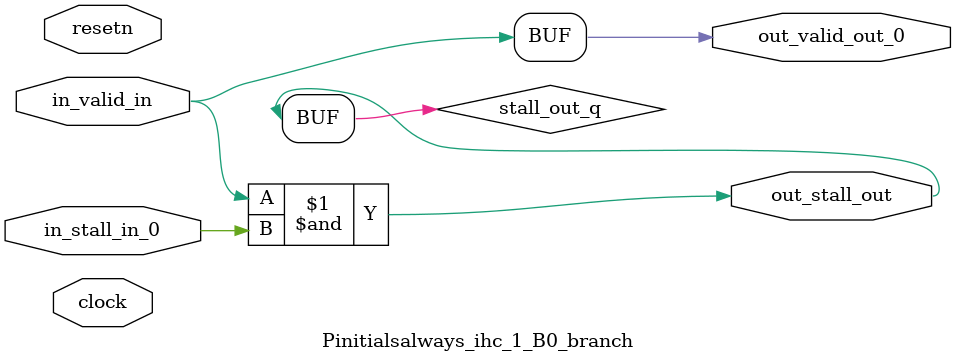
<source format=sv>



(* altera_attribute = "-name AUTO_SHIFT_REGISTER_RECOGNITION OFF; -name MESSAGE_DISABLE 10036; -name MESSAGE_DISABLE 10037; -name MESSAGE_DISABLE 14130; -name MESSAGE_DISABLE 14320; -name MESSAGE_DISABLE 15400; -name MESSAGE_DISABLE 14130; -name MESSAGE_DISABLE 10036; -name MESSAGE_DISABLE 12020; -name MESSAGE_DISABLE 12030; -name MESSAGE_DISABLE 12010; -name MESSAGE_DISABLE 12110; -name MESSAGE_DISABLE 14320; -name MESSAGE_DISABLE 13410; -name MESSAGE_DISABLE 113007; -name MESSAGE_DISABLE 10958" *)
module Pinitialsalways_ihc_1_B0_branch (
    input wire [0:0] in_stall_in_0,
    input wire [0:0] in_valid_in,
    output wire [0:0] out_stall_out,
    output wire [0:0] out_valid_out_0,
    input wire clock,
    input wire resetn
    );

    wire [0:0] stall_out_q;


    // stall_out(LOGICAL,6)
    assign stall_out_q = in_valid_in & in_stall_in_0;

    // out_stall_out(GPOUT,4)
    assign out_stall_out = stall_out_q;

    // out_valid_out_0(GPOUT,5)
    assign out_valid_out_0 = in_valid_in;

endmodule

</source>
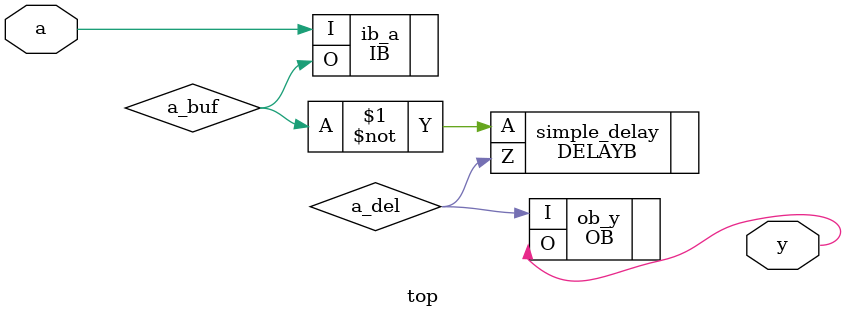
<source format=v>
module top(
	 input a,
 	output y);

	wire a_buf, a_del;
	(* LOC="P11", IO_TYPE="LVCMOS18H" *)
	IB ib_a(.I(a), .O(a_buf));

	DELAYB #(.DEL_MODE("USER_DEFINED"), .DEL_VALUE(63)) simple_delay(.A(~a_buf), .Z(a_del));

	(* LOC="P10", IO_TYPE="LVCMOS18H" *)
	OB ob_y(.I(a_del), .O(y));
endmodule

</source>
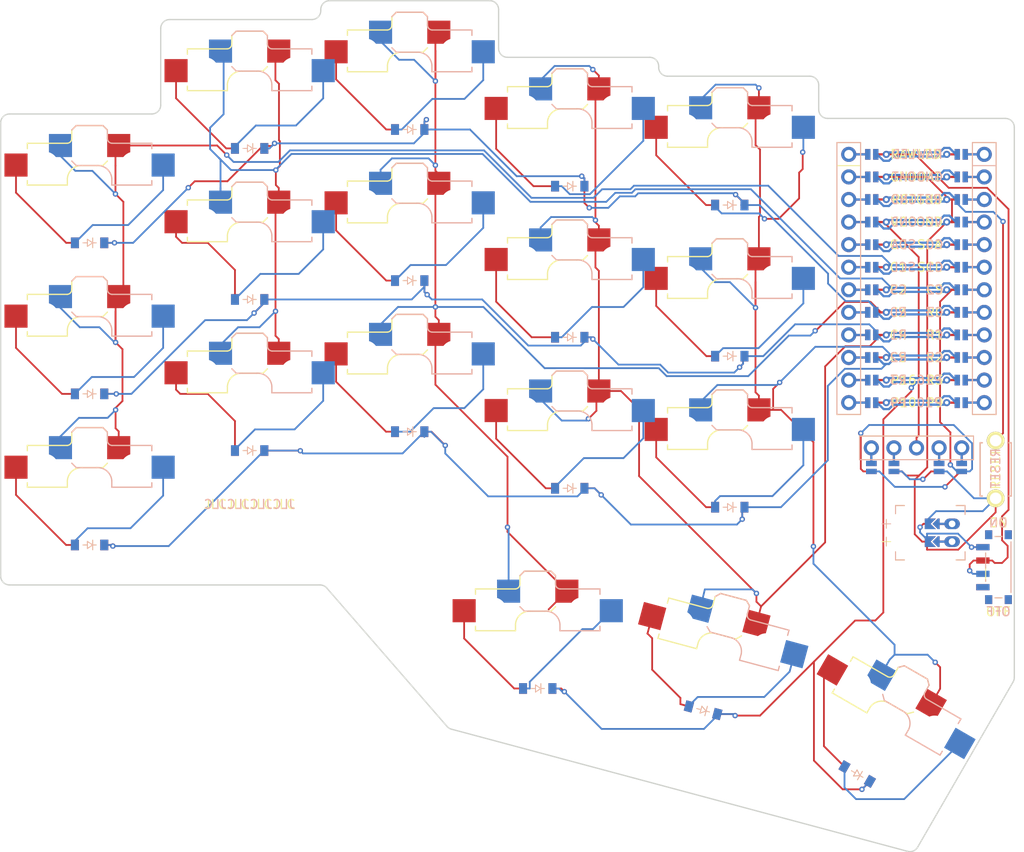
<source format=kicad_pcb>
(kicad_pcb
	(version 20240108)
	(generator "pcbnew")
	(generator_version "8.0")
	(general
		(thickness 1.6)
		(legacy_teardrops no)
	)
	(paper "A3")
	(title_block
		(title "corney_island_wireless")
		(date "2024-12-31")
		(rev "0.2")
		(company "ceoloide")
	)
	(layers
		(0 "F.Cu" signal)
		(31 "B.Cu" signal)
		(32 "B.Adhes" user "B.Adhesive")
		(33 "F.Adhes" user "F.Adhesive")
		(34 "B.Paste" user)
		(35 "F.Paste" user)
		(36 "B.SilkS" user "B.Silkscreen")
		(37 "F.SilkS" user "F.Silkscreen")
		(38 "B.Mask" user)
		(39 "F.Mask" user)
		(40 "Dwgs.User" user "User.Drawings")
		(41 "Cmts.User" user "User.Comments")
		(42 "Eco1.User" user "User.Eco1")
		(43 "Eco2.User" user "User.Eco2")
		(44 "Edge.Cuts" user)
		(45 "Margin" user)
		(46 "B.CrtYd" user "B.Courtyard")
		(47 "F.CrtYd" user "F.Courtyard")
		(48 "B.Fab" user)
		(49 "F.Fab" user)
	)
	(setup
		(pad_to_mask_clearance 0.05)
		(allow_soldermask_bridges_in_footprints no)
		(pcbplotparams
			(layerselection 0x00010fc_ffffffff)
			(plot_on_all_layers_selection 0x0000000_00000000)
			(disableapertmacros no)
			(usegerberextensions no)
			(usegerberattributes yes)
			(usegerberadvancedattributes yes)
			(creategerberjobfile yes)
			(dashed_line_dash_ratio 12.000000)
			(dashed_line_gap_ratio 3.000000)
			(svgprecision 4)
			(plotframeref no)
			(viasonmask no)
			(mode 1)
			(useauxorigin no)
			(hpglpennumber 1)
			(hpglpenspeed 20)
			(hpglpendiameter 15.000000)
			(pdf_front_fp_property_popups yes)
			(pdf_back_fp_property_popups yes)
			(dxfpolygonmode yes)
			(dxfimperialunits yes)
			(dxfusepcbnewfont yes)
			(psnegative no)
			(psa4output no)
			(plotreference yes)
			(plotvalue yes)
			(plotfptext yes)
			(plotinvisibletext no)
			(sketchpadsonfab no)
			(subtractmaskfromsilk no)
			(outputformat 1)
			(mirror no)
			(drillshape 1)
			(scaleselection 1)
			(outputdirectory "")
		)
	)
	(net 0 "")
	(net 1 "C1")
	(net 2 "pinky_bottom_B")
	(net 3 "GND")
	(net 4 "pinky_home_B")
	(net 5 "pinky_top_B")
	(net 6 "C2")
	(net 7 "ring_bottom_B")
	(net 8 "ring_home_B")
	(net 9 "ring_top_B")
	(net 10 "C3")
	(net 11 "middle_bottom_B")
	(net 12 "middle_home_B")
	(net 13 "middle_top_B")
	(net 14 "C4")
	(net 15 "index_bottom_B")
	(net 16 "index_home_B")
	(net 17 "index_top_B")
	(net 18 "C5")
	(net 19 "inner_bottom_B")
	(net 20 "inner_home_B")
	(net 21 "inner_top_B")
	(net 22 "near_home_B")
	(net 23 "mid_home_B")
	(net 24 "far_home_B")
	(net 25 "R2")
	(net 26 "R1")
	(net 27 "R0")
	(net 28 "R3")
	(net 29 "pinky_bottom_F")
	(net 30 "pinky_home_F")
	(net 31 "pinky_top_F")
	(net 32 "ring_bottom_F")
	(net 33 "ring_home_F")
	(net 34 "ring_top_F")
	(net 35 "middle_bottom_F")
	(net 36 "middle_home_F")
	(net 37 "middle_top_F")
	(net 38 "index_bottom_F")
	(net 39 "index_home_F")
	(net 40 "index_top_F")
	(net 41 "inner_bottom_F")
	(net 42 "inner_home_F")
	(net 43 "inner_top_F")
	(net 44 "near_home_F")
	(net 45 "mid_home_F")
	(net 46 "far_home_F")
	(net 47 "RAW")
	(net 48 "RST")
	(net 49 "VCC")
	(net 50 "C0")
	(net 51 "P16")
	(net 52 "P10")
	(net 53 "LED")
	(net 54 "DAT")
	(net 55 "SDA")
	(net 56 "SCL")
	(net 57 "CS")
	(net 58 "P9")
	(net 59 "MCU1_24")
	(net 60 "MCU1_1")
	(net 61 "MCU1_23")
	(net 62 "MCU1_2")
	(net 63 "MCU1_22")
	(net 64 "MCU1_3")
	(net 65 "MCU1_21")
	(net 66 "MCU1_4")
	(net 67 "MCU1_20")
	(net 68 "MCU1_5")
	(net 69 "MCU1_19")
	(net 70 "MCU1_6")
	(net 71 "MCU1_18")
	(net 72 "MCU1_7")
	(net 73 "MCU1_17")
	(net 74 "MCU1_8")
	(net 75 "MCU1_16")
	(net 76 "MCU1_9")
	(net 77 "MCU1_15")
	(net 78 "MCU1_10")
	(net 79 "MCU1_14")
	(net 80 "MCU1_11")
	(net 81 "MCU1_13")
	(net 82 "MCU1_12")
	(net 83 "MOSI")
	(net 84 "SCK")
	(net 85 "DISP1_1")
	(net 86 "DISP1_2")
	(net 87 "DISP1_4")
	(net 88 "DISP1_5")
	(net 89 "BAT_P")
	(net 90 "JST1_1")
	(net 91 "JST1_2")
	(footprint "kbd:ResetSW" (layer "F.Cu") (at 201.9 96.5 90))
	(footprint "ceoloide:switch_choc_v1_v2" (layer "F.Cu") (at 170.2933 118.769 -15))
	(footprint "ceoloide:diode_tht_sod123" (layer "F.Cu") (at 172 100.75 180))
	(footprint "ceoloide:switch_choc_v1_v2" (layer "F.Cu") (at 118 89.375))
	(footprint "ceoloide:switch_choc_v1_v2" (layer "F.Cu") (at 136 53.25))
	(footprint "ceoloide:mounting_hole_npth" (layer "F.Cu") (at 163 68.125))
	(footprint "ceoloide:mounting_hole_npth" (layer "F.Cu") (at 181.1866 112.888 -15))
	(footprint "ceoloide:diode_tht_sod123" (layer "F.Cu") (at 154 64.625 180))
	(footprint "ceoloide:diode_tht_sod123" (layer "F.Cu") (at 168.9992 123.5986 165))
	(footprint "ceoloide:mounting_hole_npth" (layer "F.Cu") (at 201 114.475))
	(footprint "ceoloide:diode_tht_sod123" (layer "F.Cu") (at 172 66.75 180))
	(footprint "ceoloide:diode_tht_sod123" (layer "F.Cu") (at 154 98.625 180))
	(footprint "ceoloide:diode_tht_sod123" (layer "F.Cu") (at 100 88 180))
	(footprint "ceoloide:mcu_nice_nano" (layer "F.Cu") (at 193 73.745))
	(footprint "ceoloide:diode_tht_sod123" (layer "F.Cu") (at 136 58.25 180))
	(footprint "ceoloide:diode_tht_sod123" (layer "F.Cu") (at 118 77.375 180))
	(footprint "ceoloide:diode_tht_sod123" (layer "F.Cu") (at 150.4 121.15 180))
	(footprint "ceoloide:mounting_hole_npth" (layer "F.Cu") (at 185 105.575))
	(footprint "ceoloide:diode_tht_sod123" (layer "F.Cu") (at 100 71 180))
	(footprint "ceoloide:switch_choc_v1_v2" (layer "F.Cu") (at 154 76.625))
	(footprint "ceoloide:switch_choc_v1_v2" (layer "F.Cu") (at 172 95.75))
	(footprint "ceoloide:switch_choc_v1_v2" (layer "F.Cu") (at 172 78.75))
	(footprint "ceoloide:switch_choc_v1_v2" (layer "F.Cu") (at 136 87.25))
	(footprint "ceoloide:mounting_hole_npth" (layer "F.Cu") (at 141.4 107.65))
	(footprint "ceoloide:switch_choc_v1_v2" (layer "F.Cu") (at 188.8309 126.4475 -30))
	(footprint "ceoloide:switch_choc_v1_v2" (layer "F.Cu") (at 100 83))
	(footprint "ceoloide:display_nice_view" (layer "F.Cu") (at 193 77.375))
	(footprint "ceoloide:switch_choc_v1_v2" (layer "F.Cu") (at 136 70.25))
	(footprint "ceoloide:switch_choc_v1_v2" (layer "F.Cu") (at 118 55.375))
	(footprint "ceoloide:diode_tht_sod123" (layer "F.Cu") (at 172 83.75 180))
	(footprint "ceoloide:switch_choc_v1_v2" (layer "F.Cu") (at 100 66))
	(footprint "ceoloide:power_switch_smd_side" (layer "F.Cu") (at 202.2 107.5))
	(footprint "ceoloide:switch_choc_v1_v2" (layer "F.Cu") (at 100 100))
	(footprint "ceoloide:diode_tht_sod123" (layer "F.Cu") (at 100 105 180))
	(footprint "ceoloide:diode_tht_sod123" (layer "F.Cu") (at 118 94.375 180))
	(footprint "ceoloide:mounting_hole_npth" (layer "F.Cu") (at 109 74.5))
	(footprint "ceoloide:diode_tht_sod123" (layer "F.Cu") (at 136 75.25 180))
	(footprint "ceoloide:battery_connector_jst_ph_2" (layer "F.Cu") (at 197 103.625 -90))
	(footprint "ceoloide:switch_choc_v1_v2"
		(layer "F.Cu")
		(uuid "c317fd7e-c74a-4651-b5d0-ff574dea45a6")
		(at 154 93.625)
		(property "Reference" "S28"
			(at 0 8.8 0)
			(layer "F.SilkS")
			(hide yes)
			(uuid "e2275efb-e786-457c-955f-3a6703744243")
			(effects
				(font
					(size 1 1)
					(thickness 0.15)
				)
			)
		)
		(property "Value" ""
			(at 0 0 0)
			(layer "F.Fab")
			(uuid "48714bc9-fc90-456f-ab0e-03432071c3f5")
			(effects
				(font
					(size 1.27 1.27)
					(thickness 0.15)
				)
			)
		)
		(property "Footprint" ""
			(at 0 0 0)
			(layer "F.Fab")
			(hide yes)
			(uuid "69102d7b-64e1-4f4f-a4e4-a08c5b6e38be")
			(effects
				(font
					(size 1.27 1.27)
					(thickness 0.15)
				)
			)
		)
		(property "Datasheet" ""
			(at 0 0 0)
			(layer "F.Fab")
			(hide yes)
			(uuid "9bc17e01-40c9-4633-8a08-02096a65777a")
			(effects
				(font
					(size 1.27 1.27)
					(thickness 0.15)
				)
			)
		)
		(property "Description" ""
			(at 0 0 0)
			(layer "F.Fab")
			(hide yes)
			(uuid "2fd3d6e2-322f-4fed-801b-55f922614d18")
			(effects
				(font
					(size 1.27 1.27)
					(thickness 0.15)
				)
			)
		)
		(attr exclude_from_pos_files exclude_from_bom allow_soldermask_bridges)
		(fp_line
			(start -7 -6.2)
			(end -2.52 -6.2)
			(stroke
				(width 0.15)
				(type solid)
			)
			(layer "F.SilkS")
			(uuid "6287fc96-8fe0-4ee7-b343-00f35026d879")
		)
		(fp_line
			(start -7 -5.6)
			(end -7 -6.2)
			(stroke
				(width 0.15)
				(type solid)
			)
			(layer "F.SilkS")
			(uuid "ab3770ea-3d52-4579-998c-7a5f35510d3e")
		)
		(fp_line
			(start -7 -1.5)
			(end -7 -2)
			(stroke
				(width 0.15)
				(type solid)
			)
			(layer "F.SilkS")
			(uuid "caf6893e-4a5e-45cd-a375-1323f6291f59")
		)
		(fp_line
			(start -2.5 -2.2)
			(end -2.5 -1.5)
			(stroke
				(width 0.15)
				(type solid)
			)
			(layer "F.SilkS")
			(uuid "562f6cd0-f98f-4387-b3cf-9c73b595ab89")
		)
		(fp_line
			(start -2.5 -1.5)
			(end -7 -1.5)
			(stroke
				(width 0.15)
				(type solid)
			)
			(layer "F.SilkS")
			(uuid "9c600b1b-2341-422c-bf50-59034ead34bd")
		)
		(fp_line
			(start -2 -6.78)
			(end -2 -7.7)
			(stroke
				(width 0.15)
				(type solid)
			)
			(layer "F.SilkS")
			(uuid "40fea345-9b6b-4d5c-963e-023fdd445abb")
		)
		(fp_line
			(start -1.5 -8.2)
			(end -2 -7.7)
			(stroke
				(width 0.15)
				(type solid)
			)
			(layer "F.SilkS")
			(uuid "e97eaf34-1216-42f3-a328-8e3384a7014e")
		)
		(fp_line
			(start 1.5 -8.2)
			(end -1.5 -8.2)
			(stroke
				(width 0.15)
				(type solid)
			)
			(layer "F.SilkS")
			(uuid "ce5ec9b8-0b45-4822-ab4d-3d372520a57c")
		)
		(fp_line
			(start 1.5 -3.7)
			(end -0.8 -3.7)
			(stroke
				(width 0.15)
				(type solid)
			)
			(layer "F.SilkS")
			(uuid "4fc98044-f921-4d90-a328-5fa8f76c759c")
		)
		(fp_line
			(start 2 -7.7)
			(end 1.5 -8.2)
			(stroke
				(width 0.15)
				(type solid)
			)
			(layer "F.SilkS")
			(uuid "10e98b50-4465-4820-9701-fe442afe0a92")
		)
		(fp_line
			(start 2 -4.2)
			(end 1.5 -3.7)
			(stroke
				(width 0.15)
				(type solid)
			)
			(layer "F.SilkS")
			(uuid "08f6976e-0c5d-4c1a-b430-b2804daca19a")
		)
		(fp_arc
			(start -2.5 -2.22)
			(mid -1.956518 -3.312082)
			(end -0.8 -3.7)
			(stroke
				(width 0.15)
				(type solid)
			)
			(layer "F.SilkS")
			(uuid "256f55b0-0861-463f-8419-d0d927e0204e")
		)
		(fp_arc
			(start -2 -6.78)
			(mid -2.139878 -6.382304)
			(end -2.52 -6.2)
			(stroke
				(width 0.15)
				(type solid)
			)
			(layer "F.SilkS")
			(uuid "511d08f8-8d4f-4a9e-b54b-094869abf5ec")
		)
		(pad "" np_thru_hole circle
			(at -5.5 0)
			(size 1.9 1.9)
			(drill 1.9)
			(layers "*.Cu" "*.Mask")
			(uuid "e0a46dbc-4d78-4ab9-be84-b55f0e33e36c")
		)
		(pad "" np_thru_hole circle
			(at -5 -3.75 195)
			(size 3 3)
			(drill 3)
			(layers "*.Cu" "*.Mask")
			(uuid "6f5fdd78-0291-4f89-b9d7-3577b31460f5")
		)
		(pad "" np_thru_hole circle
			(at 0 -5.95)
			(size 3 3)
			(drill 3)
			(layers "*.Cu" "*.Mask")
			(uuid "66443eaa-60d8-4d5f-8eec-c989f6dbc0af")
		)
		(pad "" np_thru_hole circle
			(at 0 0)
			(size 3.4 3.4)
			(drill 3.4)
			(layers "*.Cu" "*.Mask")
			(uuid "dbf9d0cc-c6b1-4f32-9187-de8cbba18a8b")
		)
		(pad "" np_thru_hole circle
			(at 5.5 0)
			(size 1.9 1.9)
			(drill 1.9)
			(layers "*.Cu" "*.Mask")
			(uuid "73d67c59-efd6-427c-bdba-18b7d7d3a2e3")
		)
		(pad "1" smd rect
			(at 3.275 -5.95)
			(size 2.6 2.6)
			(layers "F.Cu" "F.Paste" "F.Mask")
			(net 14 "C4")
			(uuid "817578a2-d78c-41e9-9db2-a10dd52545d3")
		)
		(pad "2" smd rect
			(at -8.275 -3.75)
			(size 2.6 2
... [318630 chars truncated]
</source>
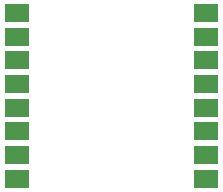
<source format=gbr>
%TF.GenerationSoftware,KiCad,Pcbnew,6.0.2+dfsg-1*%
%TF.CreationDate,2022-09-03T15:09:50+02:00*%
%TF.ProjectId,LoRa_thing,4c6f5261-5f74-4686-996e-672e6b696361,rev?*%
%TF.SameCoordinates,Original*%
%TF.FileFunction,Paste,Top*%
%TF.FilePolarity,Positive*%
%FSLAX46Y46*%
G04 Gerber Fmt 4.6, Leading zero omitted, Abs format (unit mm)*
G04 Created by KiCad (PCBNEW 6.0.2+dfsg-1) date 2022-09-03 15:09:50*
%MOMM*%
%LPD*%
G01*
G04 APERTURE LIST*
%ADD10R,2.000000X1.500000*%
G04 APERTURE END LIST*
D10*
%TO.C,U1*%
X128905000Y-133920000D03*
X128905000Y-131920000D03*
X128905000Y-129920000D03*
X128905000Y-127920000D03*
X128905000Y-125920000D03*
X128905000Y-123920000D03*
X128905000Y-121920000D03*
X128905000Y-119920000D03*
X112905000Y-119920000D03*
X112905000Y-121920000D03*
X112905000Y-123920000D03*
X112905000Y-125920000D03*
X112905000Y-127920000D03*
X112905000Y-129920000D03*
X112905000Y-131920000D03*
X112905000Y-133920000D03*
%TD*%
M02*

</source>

> TASK PROMPT
Every line from the top of the records above to the line with "assign out_stall_out = stall_out_q;", inclusive, should be duplicated exactly, minus the pictures.

> SOLUTION
<source format=sv>



(* altera_attribute = "-name AUTO_SHIFT_REGISTER_RECOGNITION OFF; -name MESSAGE_DISABLE 10036; -name MESSAGE_DISABLE 10037; -name MESSAGE_DISABLE 14130; -name MESSAGE_DISABLE 14320; -name MESSAGE_DISABLE 15400; -name MESSAGE_DISABLE 14130; -name MESSAGE_DISABLE 10036; -name MESSAGE_DISABLE 12020; -name MESSAGE_DISABLE 12030; -name MESSAGE_DISABLE 12010; -name MESSAGE_DISABLE 12110; -name MESSAGE_DISABLE 14320; -name MESSAGE_DISABLE 13410; -name MESSAGE_DISABLE 113007; -name MESSAGE_DISABLE 10958" *)
module Pinitialsalways_ihc_1_B0_branch (
    input wire [0:0] in_stall_in_0,
    input wire [0:0] in_valid_in,
    output wire [0:0] out_stall_out,
    output wire [0:0] out_valid_out_0,
    input wire clock,
    input wire resetn
    );

    wire [0:0] stall_out_q;


    // stall_out(LOGICAL,6)
    assign stall_out_q = in_valid_in & in_stall_in_0;

    // out_stall_out(GPOUT,4)
    assign out_stall_out = stall_out_q;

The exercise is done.